◆ Problem statement
Would you reproduce the whole listing exactly, minus its images?

◆ Material provided
= = = = =
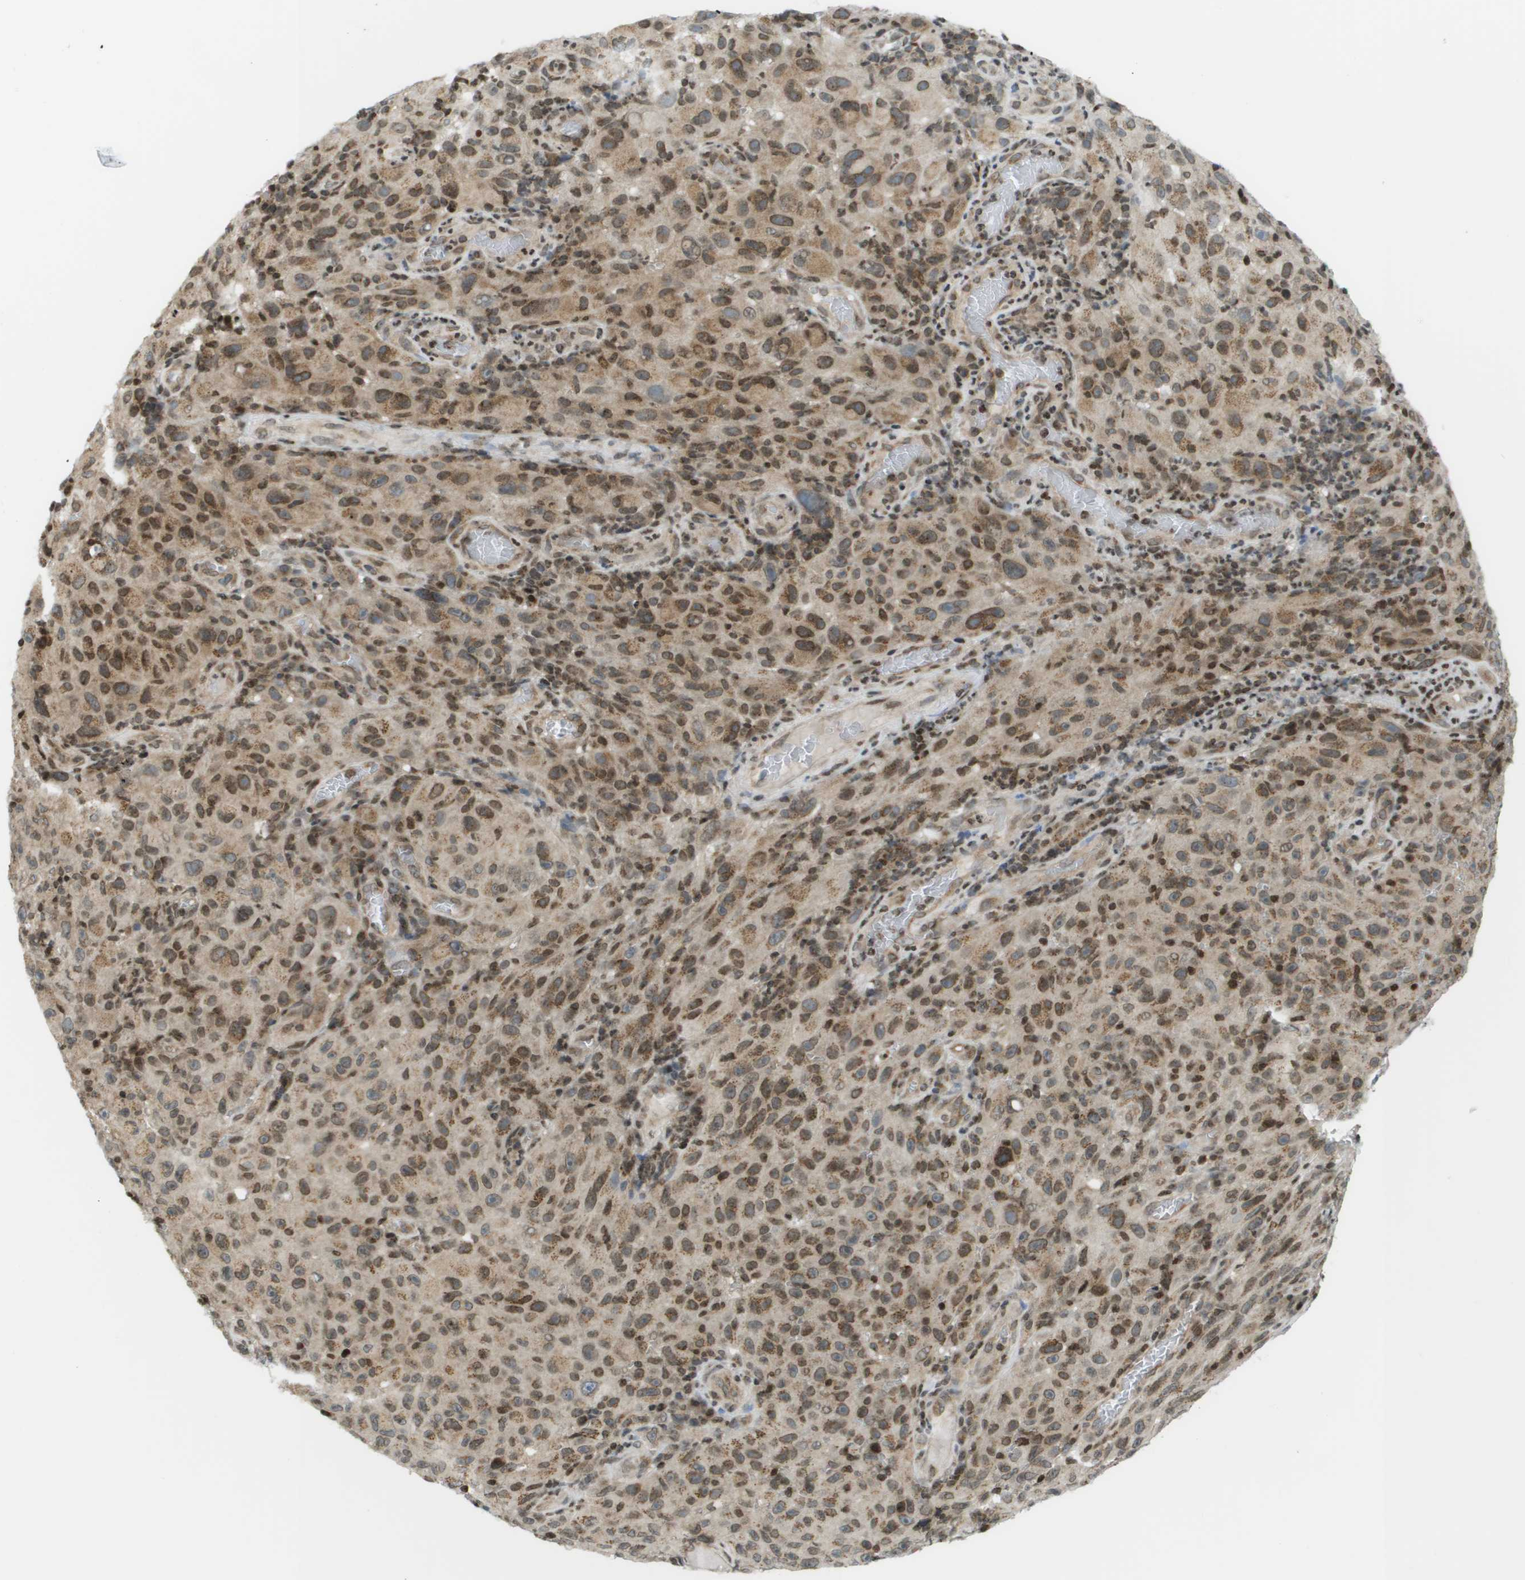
{"staining": {"intensity": "moderate", "quantity": ">75%", "location": "cytoplasmic/membranous,nuclear"}, "tissue": "melanoma", "cell_type": "Tumor cells", "image_type": "cancer", "snomed": [{"axis": "morphology", "description": "Malignant melanoma, NOS"}, {"axis": "topography", "description": "Skin"}], "caption": "Moderate cytoplasmic/membranous and nuclear protein positivity is seen in about >75% of tumor cells in malignant melanoma.", "gene": "EVC", "patient": {"sex": "female", "age": 82}}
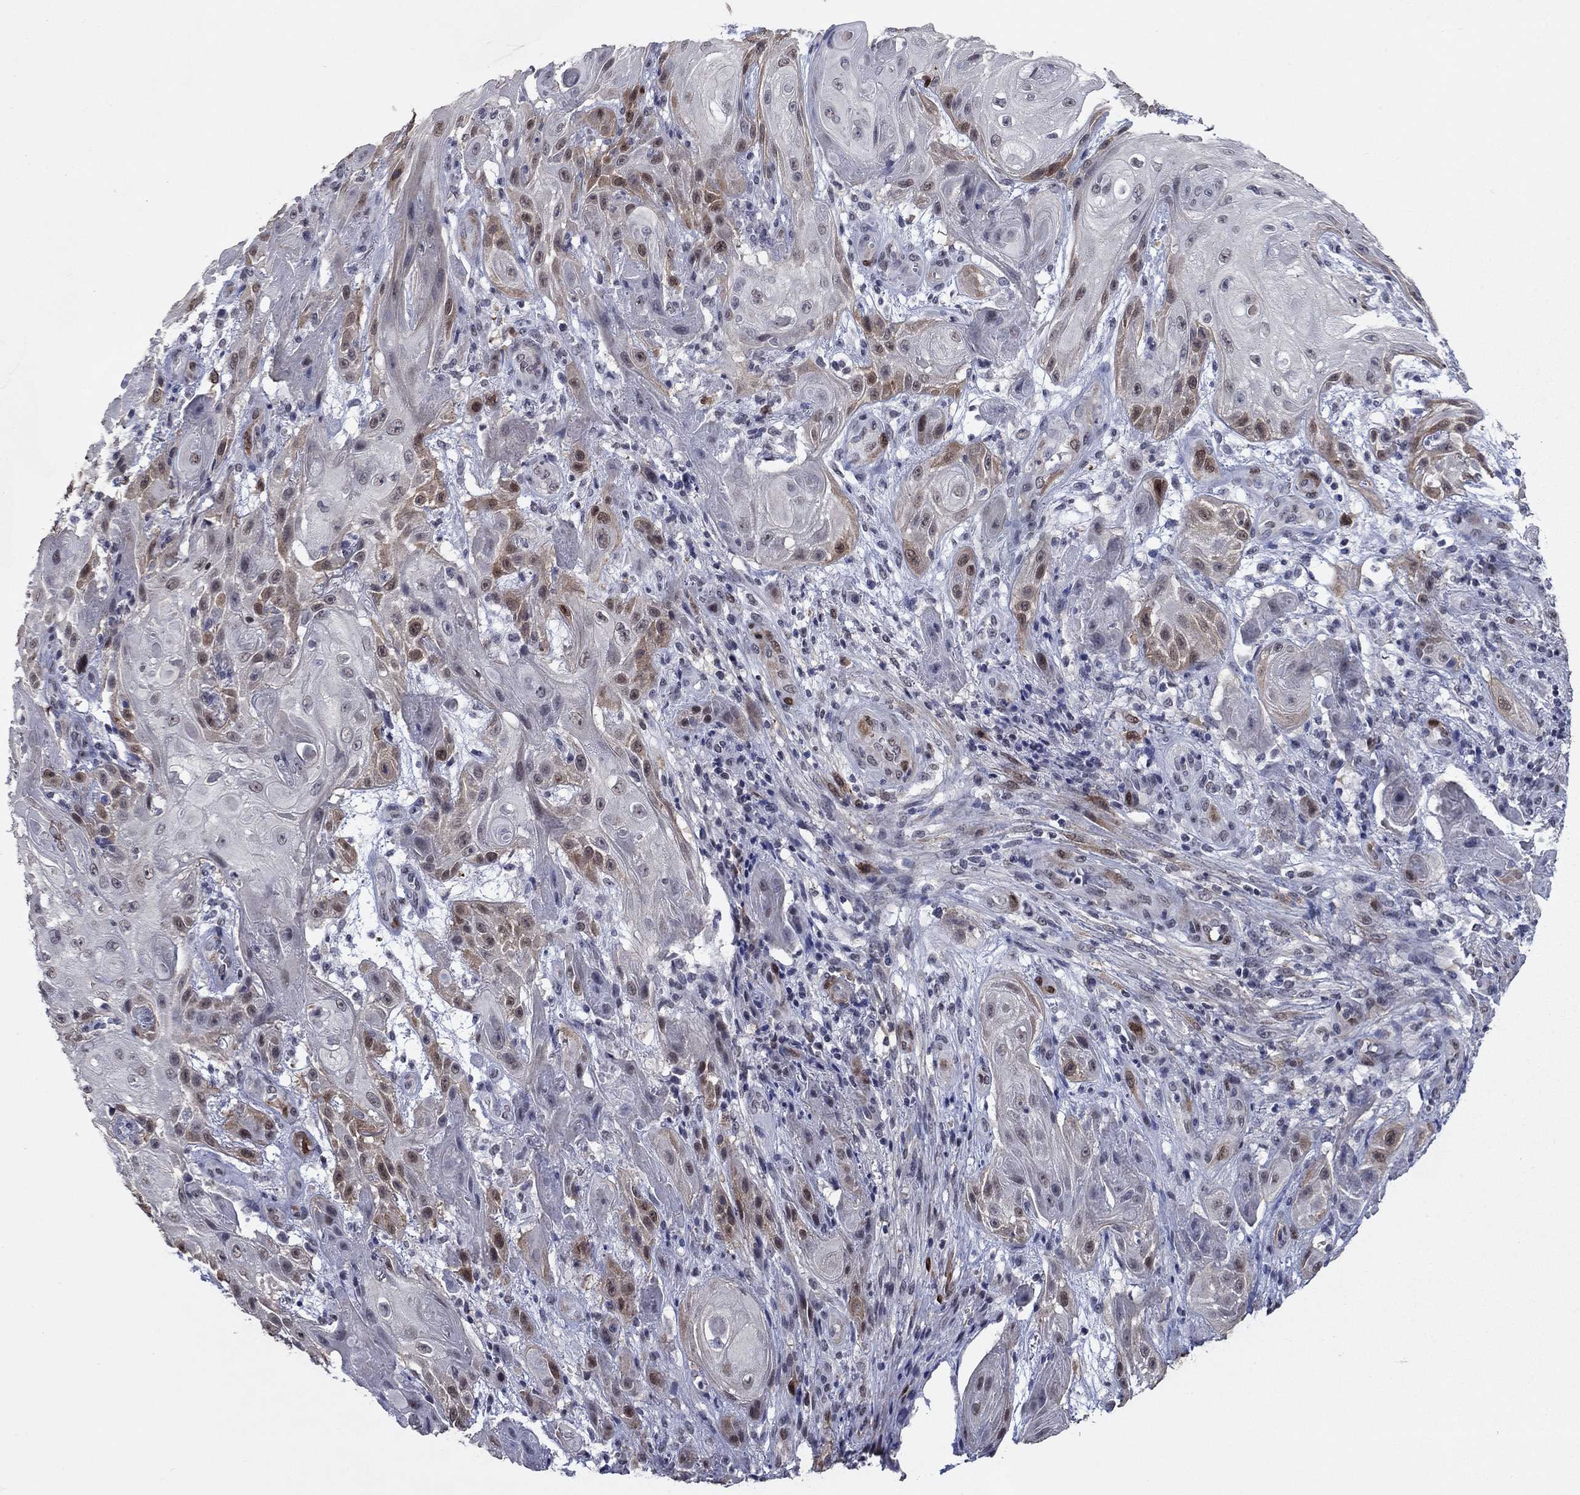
{"staining": {"intensity": "weak", "quantity": "25%-75%", "location": "cytoplasmic/membranous,nuclear"}, "tissue": "skin cancer", "cell_type": "Tumor cells", "image_type": "cancer", "snomed": [{"axis": "morphology", "description": "Squamous cell carcinoma, NOS"}, {"axis": "topography", "description": "Skin"}], "caption": "Immunohistochemical staining of skin cancer (squamous cell carcinoma) shows low levels of weak cytoplasmic/membranous and nuclear expression in about 25%-75% of tumor cells. Immunohistochemistry stains the protein of interest in brown and the nuclei are stained blue.", "gene": "TYMS", "patient": {"sex": "male", "age": 62}}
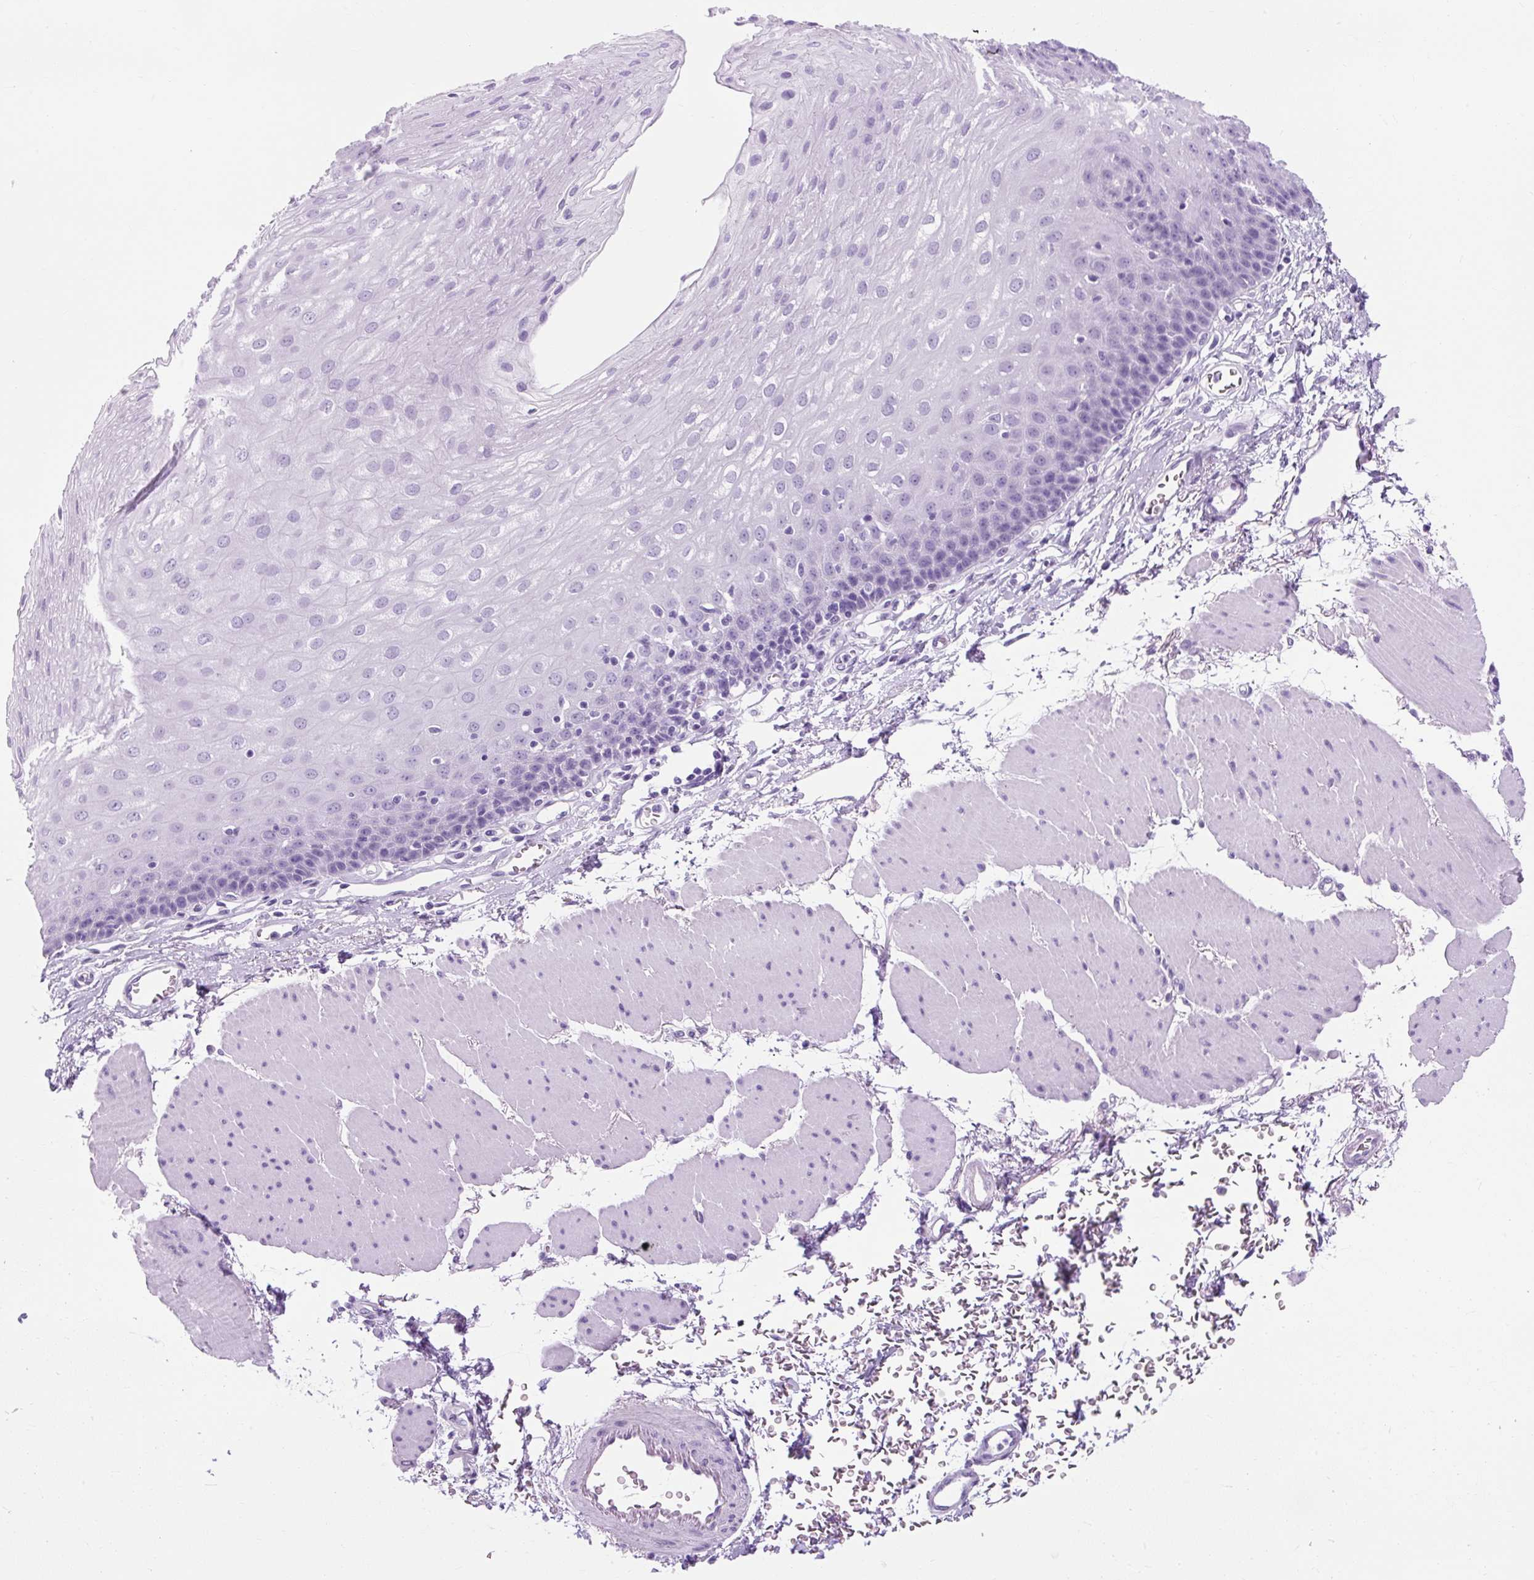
{"staining": {"intensity": "negative", "quantity": "none", "location": "none"}, "tissue": "esophagus", "cell_type": "Squamous epithelial cells", "image_type": "normal", "snomed": [{"axis": "morphology", "description": "Normal tissue, NOS"}, {"axis": "topography", "description": "Esophagus"}], "caption": "Esophagus stained for a protein using IHC demonstrates no positivity squamous epithelial cells.", "gene": "TMEM89", "patient": {"sex": "female", "age": 81}}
= = = = =
◆ The answer
{"staining": {"intensity": "moderate", "quantity": ">75%", "location": "cytoplasmic/membranous,nuclear"}, "tissue": "melanoma", "cell_type": "Tumor cells", "image_type": "cancer", "snomed": [{"axis": "morphology", "description": "Malignant melanoma, NOS"}, {"axis": "topography", "description": "Skin"}], "caption": "Moderate cytoplasmic/membranous and nuclear protein positivity is seen in about >75% of tumor cells in malignant melanoma.", "gene": "EVC", "patient": {"sex": "female", "age": 82}}
{"staining": {"intensity": "weak", "quantity": "25%-75%", "location": "cytoplasmic/membranous,nuclear"}, "tissue": "skin cancer", "cell_type": "Tumor cells", "image_type": "cancer", "snomed": [{"axis": "morphology", "description": "Squamous cell carcinoma, NOS"}, {"axis": "topography", "description": "Skin"}], "caption": "Immunohistochemical staining of skin cancer (squamous cell carcinoma) shows low levels of weak cytoplasmic/membranous and nuclear expression in about 25%-75% of tumor cells. Immunohistochemistry stains the protein of interest in brown and the nuclei are stained blue.", "gene": "TYMS", "patient": {"sex": "male", "age": 62}}
{"staining": {"intensity": "negative", "quantity": "none", "location": "none"}, "tissue": "esophagus", "cell_type": "Squamous epithelial cells", "image_type": "normal", "snomed": [{"axis": "morphology", "description": "Normal tissue, NOS"}, {"axis": "topography", "description": "Esophagus"}], "caption": "Esophagus stained for a protein using IHC demonstrates no positivity squamous epithelial cells.", "gene": "TMEM89", "patient": {"sex": "female", "age": 81}}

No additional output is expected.